El despido de un trabajador que formaba parte de la mesa electoral por no permitir la candidatura de un determinado sindicato que resultaba de interés a la empresa, se considera represalia, declarándose la nulidad de dicho despido.

Sentencia del Tribunal Superior de Justicia de Galicia de fecha 2 de agosto de 2017 [JUR\2017\230765]

El trabajador demandante fue designado miembro de la mesa electoral en las elecciones sindicales de la empresa demandada.

Posteriormente, la mesa electoral decide inadmitir la candidatura de un determinado sindicato, tras lo cual el demandante es cesado por finalización de su contrato temporal.

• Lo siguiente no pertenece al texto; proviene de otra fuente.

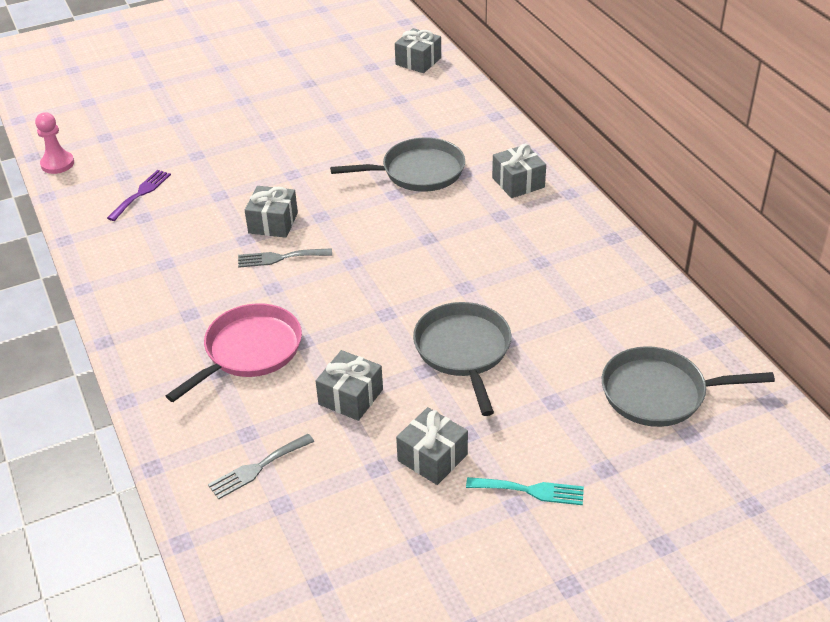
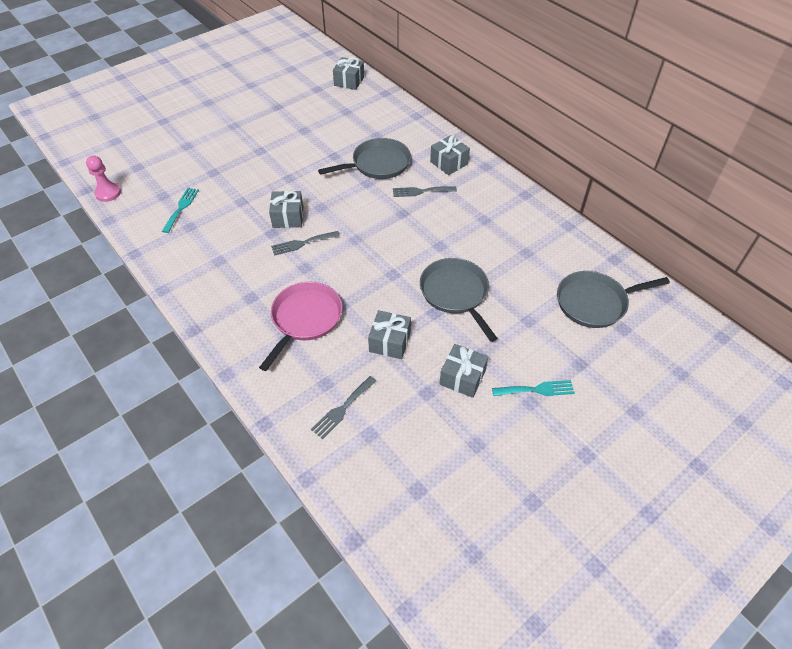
camera: 15 degrees left, 10 degrees up
purple fork [107,170,171,221] -> turquoise fork [162,188,199,233]
none -> grey fork [393,187,457,197]

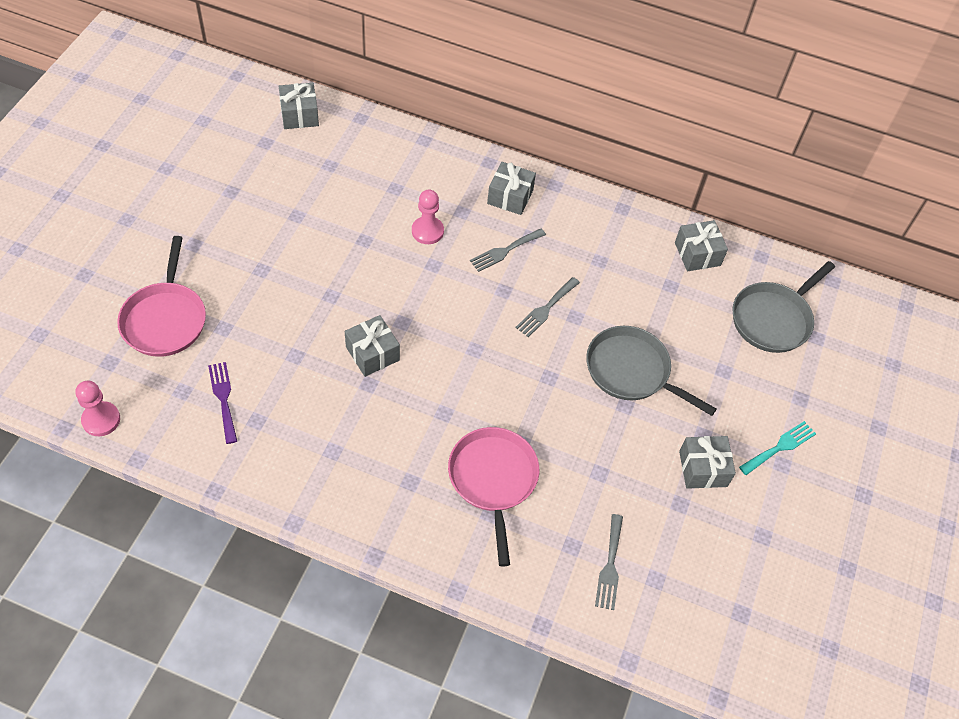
camera: 35 degrees left, 5 degrees up
turquoise fork [162,188,199,233] -> purple fork [208,362,237,444]
grey fork [271,231,340,256] -> grey fork moved to [515,277,580,337]
grey pan [318,138,411,179] -> pink pawn [412,190,444,244]
grey gift [368,310,411,359] -> grey gift moved to [675,220,728,271]
none -> pink pan [117,236,206,357]

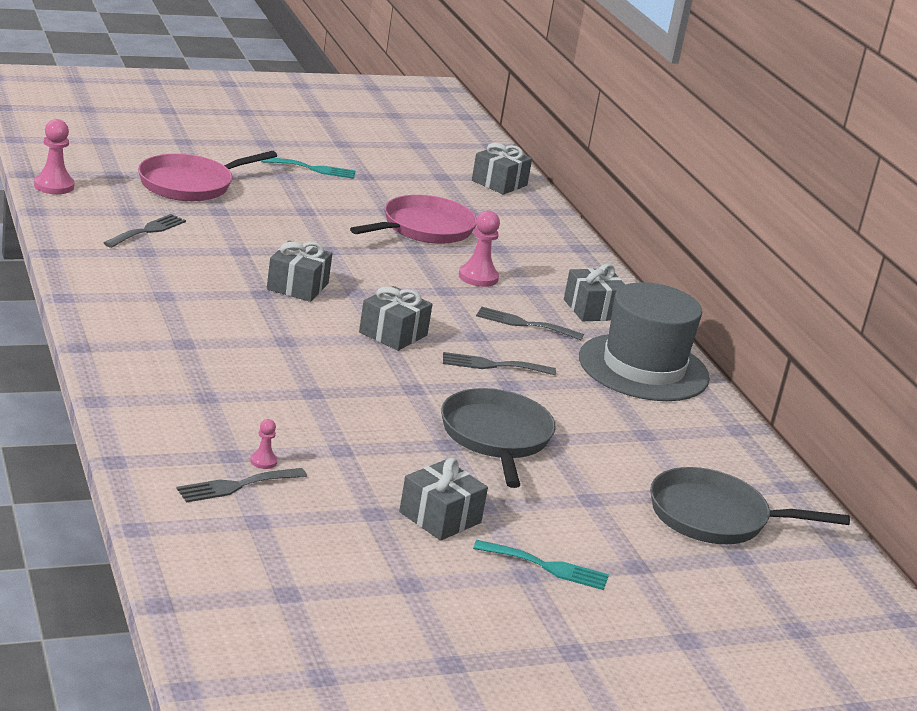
camera: 50 degrees right, 30 degrees down
purple fork [208,362,237,444] -> grey fork [104,214,186,248]
pink pan [448,427,539,567] -> pink pan moved to [350,195,477,244]
grey gift [675,220,728,271] -> grey gift moved to [359,286,432,351]
none -> pink pawn [250,419,278,469]
none -> turquoise fork [261,158,355,179]
none -> grey hat [579,282,710,401]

Frente a la sentencia de instancia que estimó en parte la demanda y declaró improcedente el despido del trabajador por no acreditarse la causa de temporalidad del contrato de trabajo, se alza el propio empleado en suplicación.

En concreto, el trabajador aducía que el despido debía declararse nulo pues, aportados indicios de infracción de derechos fundamentales, era a la empresa a la que correspondía acreditar la justificación del cese.

A este respecto, el trabajador afirma que el cese era una represalia por la decisión adoptada por la mesa electoral –de la que formaba parte– de no permitir la participación en las elecciones sindicales de un determinado sindicato por incumplimientos de la candidatura.

Tanto la sucesión cronológica de hechos, como el resto de las circunstancias, llevan a entender al Tribunal que existen indicios de prueba suficientes de que el cese del trabajador fue una represalia, sin que se hubiera justificado por la empresa que la causa real del despido fuera otra diferente, lo que de por sí ya se infiere de la propia declaración de improcedencia de la extinción por el Juzgado de lo Social.

Por todo ello, el Tribunal estima el recurso y declara nulo el despido al considerar que este vulnera los derechos fundamentales del trabajador.